In recent months ‘Without You’ has been a recurring theme – football without spectators, churches without congregations, offices without workers, theatres without audiences, schools without students, city centres without shoppers, pubs without drinkers…
More poignantly ‘Without You’ has been about hospital patients without visitors, birthday parties without guests, care homes without relations, anniversaries without celebrations, funerals without friends… loved ones still loved but absent. Without You.
Today is Armistice Day – commemorating the signing of the armistice between the Allies and Germany at 11am on 11th November 1918. War memorials in towns and villages say ‘Without You’ – British servicemen killed in two world wars. Two minutes silence.
I walked through our local ‘Kirkley Cemetery’. One memorial reads: ‘Peter William Robbens. Lost at Dunkirk 1940. Aged 20. I mused on Lowestoft men taking their boats across for the Dunkirk evacuation.
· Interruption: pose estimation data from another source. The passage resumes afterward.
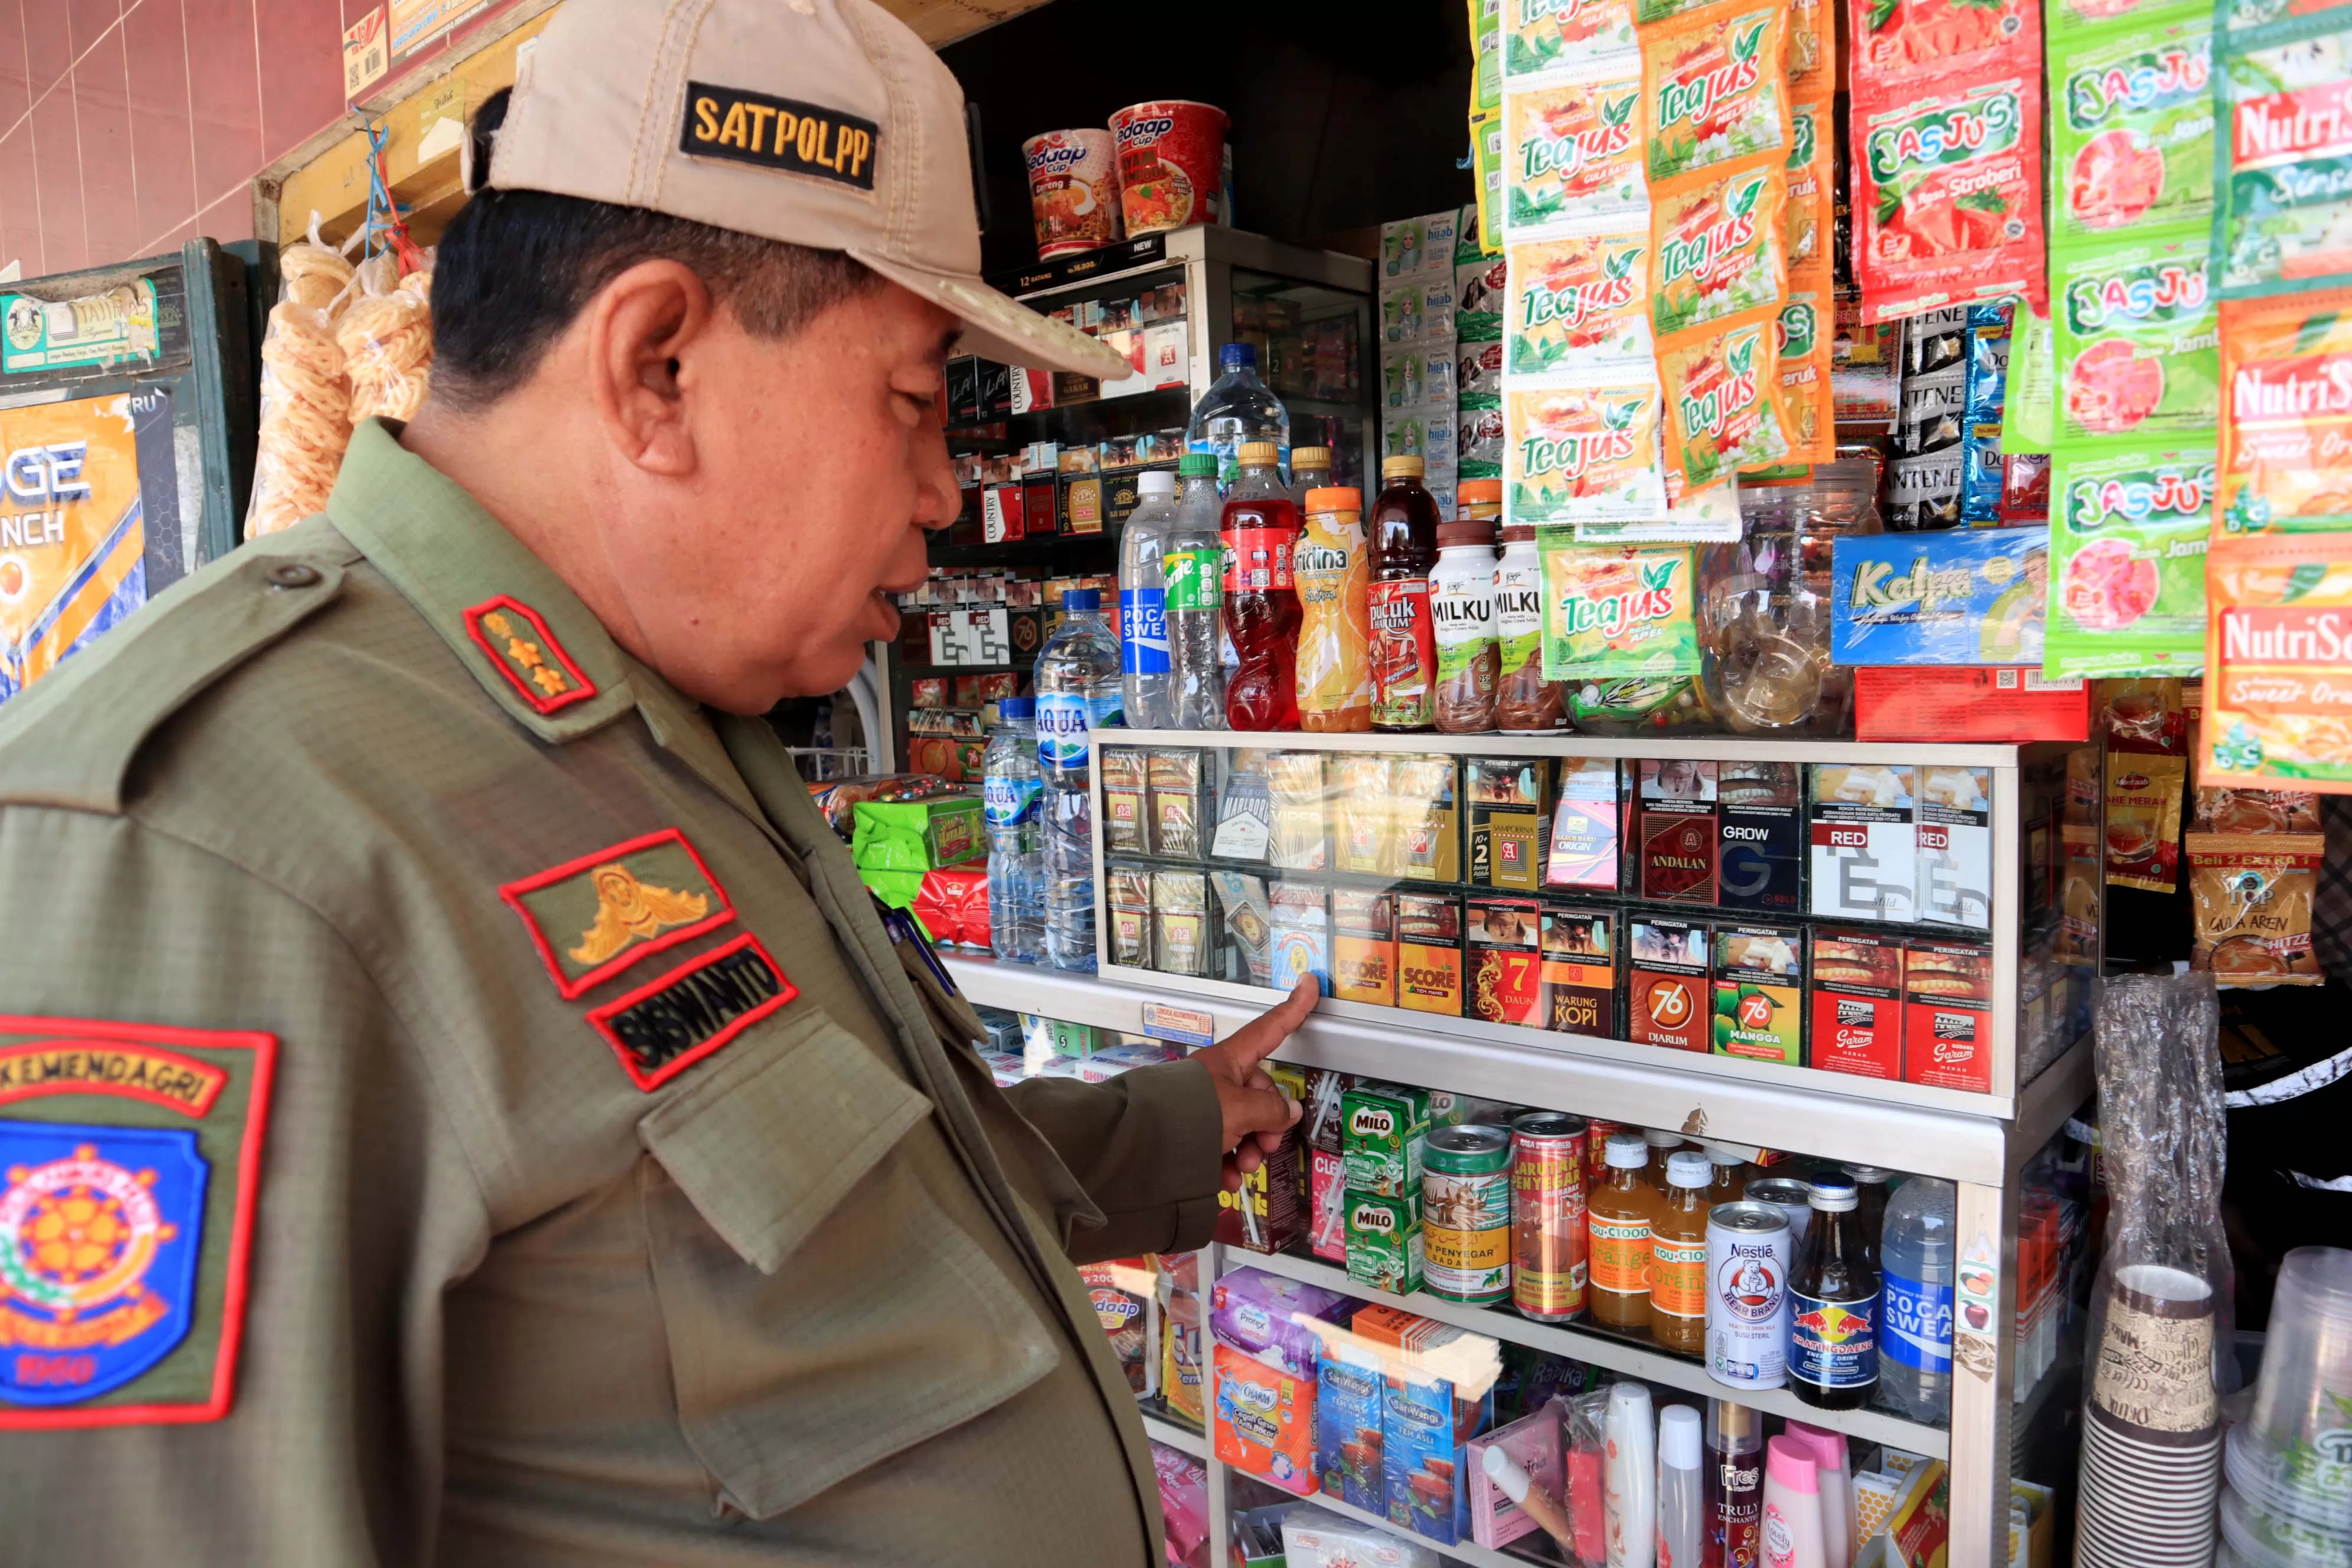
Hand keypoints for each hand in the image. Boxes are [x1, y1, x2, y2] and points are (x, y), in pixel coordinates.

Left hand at [1192, 976, 1318, 1191]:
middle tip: (1264, 1145)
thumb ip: (1271, 1109)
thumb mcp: (1240, 1109)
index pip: (1269, 1030)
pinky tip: (1223, 1178)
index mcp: (1228, 1060)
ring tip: (1241, 1165)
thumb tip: (1288, 1111)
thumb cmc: (1189, 1115)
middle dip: (1267, 1125)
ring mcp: (1204, 1109)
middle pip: (1259, 1095)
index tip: (1308, 983)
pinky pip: (1221, 1148)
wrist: (1140, 1150)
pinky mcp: (1192, 1137)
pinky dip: (1226, 1165)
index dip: (1293, 1009)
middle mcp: (1217, 1081)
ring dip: (1248, 1150)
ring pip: (1243, 1127)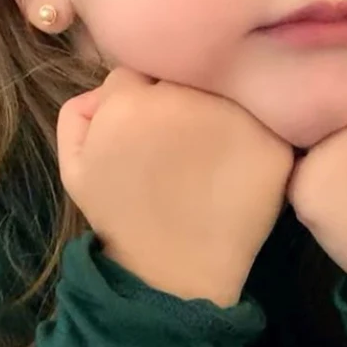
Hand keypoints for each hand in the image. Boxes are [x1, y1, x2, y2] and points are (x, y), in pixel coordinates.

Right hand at [58, 69, 294, 306]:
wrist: (172, 276)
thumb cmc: (121, 216)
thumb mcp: (74, 165)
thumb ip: (79, 110)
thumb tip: (109, 83)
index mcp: (131, 102)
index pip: (140, 70)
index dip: (140, 99)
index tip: (147, 130)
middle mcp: (184, 100)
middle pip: (184, 75)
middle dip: (179, 98)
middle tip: (179, 141)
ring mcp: (233, 119)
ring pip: (224, 92)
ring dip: (218, 112)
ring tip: (210, 153)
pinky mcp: (271, 144)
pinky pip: (262, 120)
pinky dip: (253, 137)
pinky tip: (238, 165)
Peter didn’t make it.
I looked up. A young couple were carrying a floral tribute that said ‘Luke’. Two girls were carrying a bunch of flowers in the opposite direction. Without You.
My mind returned to the funeral I attended last week. A bereaved husband. We considered the story of Jesus (John 11) coming to a family where the brother, Lazarus, has died. In the midst of grief, loss, disappointment and confusion, Jesus weeps.
And I muse on my sister-in-law Stephanie and her funeral on Friday. Without You.